What you need to do:
A complete answer retypes each of the records below precisely and includes none of the pictures.

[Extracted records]
========================================

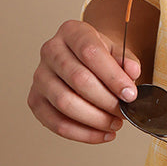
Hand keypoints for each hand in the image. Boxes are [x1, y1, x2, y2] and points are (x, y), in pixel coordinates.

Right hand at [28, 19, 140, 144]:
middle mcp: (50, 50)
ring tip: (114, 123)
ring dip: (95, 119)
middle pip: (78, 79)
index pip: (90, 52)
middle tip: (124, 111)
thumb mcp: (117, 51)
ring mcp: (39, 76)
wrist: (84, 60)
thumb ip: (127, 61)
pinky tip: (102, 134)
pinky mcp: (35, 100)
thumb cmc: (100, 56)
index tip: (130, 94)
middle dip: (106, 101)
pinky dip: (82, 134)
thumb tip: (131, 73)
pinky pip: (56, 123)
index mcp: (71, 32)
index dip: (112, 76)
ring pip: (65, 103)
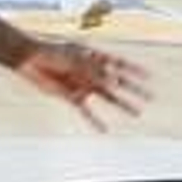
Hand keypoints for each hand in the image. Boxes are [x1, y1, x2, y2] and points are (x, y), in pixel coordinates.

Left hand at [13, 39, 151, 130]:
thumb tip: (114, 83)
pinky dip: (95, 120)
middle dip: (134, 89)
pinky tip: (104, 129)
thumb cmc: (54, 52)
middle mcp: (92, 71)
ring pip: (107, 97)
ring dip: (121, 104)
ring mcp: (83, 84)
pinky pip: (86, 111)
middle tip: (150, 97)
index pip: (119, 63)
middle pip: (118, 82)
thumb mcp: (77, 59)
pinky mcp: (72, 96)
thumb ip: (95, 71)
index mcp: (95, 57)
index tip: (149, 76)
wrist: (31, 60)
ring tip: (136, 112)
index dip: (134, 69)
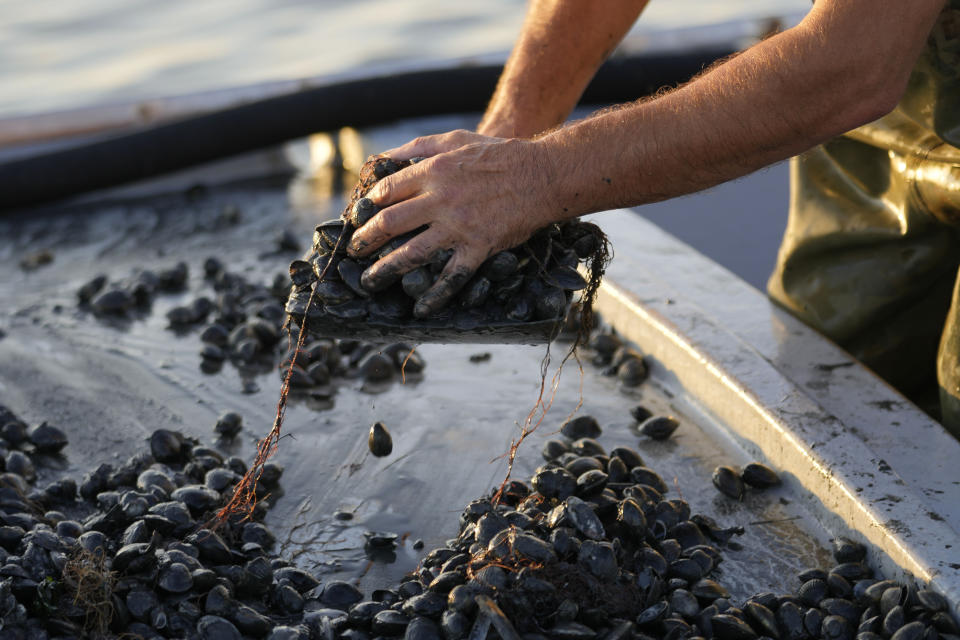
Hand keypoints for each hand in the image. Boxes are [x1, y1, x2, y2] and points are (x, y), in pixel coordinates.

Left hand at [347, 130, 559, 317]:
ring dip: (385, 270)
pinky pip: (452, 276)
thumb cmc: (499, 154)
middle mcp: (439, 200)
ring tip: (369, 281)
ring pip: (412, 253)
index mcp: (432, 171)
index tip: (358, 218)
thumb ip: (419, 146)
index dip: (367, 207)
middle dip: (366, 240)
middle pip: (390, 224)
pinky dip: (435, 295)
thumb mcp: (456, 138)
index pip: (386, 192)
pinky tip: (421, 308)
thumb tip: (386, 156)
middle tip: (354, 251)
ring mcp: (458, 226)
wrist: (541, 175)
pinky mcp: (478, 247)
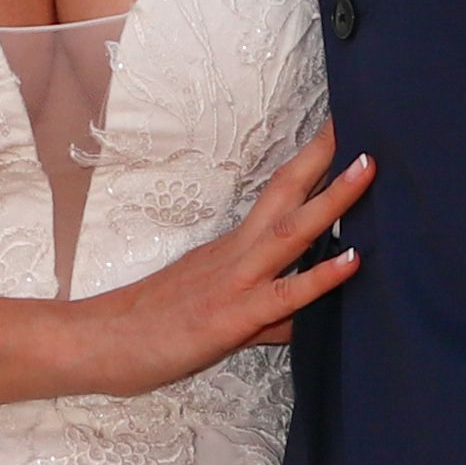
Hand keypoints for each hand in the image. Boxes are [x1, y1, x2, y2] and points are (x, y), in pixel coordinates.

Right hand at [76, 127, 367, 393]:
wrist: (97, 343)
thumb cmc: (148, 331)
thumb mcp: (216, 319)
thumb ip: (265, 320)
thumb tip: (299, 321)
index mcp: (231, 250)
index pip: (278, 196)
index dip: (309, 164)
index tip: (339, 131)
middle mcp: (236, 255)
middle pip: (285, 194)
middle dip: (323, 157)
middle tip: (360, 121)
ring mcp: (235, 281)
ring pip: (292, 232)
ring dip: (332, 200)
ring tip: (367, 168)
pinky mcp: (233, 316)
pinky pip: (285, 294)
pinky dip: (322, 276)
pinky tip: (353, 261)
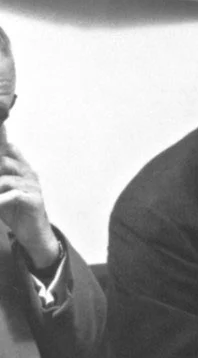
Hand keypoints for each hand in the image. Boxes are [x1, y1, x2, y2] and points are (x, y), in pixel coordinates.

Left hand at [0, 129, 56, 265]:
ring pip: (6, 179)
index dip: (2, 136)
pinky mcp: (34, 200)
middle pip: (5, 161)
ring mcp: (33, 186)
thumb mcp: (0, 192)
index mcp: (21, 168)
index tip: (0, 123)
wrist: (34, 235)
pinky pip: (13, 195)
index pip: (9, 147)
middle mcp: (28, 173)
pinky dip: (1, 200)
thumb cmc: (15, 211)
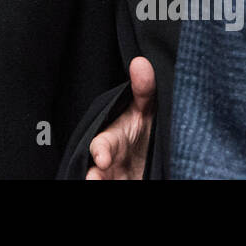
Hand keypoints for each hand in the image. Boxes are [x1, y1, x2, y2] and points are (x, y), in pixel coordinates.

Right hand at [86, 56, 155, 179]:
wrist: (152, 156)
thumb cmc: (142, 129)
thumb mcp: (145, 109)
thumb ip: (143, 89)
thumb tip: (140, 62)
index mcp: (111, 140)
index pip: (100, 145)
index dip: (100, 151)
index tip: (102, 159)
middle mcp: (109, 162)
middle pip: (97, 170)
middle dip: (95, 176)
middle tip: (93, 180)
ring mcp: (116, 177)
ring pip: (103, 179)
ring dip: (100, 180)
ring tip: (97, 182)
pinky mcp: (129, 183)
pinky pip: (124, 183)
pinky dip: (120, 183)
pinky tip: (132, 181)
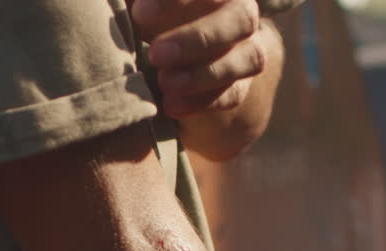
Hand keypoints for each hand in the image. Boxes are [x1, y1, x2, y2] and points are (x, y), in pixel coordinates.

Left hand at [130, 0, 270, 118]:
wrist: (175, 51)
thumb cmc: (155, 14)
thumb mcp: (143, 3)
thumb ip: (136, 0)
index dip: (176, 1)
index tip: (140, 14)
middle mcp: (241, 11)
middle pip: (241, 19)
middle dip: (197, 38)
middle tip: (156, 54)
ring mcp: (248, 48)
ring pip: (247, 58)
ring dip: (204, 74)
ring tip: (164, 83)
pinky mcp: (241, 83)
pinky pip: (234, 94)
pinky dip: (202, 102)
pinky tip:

========================================

Written solution:
Hand keypoints for each hand in the image. Boxes are [x1, y1, x2, y2] and points are (x, y), in pixel coordinates.

Right hand at [28, 19, 140, 144]:
middle mcp: (50, 50)
ring tip: (114, 123)
ring dip: (95, 119)
middle pip: (78, 79)
index pip: (90, 52)
middle tip: (124, 111)
thumb mcp: (117, 51)
ring mcp: (39, 76)
wrist: (84, 60)
thumb ip: (127, 61)
pinky tip: (102, 134)
pinky mcp: (35, 100)
thumb cmc: (100, 56)
index tip: (130, 94)
middle dip: (106, 101)
pinky dip: (82, 134)
thumb tip: (131, 73)
pinky pip: (56, 123)
index mcp: (71, 32)
index dip: (112, 76)
ring pip: (65, 103)
Hand keypoints for each hand in the image. Boxes are [x1, y1, x2, y2] and points are (x, y), in pixel coordinates.

Left hand at [13, 39, 151, 130]:
thumb tip: (114, 83)
pinky dip: (95, 120)
middle dip: (134, 89)
pinky tip: (104, 129)
thumb cmc: (54, 52)
middle mcp: (92, 71)
ring pip: (107, 97)
ring dip: (121, 104)
ring mcp: (83, 84)
pinky pip: (86, 111)
middle tip: (150, 97)
index pip: (119, 63)
middle pip: (118, 82)
thumb mcp: (77, 59)
pinky mcp: (72, 96)
thumb ip: (95, 71)
index mcp: (95, 57)
index tip: (149, 76)
wrist: (31, 60)
ring tip: (136, 112)
index dip: (134, 69)
Hand keypoints for each hand in the image. Boxes are [x1, y1, x2, y2] and points are (x, y), in pixel coordinates.

Left hand at [347, 130, 559, 317]:
ring dip: (385, 270)
pinky pip: (452, 276)
thumb cmc: (499, 154)
middle mcp: (439, 200)
ring tip: (369, 281)
ring pip: (412, 253)
index mcp: (432, 171)
index tip: (358, 218)
thumb ip: (419, 146)
index dip: (367, 207)
middle dip: (366, 240)
middle pip: (390, 224)
pinky dip: (435, 295)
thumb mcp: (456, 138)
index pip: (386, 192)
pinky tip: (421, 308)
thumb tip: (386, 156)
middle tip: (354, 251)
ring mcp: (458, 226)
wrist: (541, 175)
pinky mcp: (478, 247)
Hand keypoints for each hand in the image. Boxes are [x1, y1, x2, y2] and points are (x, y), in pixel coordinates.

Right hand at [76, 127, 367, 393]:
wrist: (97, 343)
thumb cmc: (148, 331)
thumb mcp: (216, 319)
thumb ip: (265, 320)
thumb tip: (299, 321)
index mcp: (231, 250)
index pip: (278, 196)
index dip: (309, 164)
index tip: (339, 131)
middle mcp: (236, 255)
middle pip: (285, 194)
middle dip: (323, 157)
middle tip: (360, 121)
ring mcp: (235, 281)
ring pip: (292, 232)
ring dip: (332, 200)
ring tip: (367, 168)
pinky mcp: (233, 316)
pinky pip: (285, 294)
pinky dip: (322, 276)
pinky tip: (353, 261)
Hand keypoints for each hand in the image. Boxes are [x1, y1, x2, y2] and points are (x, y), in pixel coordinates.

Left hand at [0, 129, 56, 265]:
ring pip: (6, 179)
index dip: (2, 136)
pinky mcp: (34, 200)
middle pip: (5, 161)
ring mcp: (33, 186)
thumb mcp: (0, 192)
index mcp: (21, 168)
index tip: (0, 123)
wrist: (34, 235)
pinky pip: (13, 195)
index pip: (9, 147)
middle mcp: (28, 173)
pinky dip: (1, 200)
thumb cmc: (15, 211)
Hand keypoints for each hand in the image. Boxes are [x1, y1, x2, y2] and points are (x, y), in pixel coordinates.

Right hand at [86, 56, 155, 179]:
wrist: (152, 156)
thumb cmc: (142, 129)
thumb mcp: (145, 109)
thumb ip: (143, 89)
thumb tip: (140, 62)
index mcp: (111, 140)
index pip: (100, 145)
index dip: (100, 151)
index tip: (102, 159)
middle mcp: (109, 162)
middle pip: (97, 170)
middle dip: (95, 176)
middle tip: (93, 180)
ring mcp: (116, 177)
ring pip: (103, 179)
ring dip: (100, 180)
ring tip: (97, 182)
pinky mcp: (129, 183)
pinky pip: (124, 183)
pinky dip: (120, 183)
pinky tip: (132, 181)
Hand keypoints for each hand in the image. Boxes are [x1, y1, x2, y2] and points are (x, y), in pixel coordinates.

Left hand at [130, 0, 270, 118]:
wrist: (175, 51)
thumb cmc: (155, 14)
thumb mcp: (143, 3)
thumb ip: (136, 0)
index dip: (176, 1)
index tip: (140, 14)
middle mcp: (241, 11)
middle pip: (241, 19)
middle dip: (197, 38)
middle tip: (156, 54)
ring mcp: (248, 48)
ring pip: (247, 58)
ring dip: (204, 74)
ring tip: (164, 83)
pinky mcp: (241, 83)
pinky pip: (234, 94)
pinky dip: (202, 102)
pinky tip:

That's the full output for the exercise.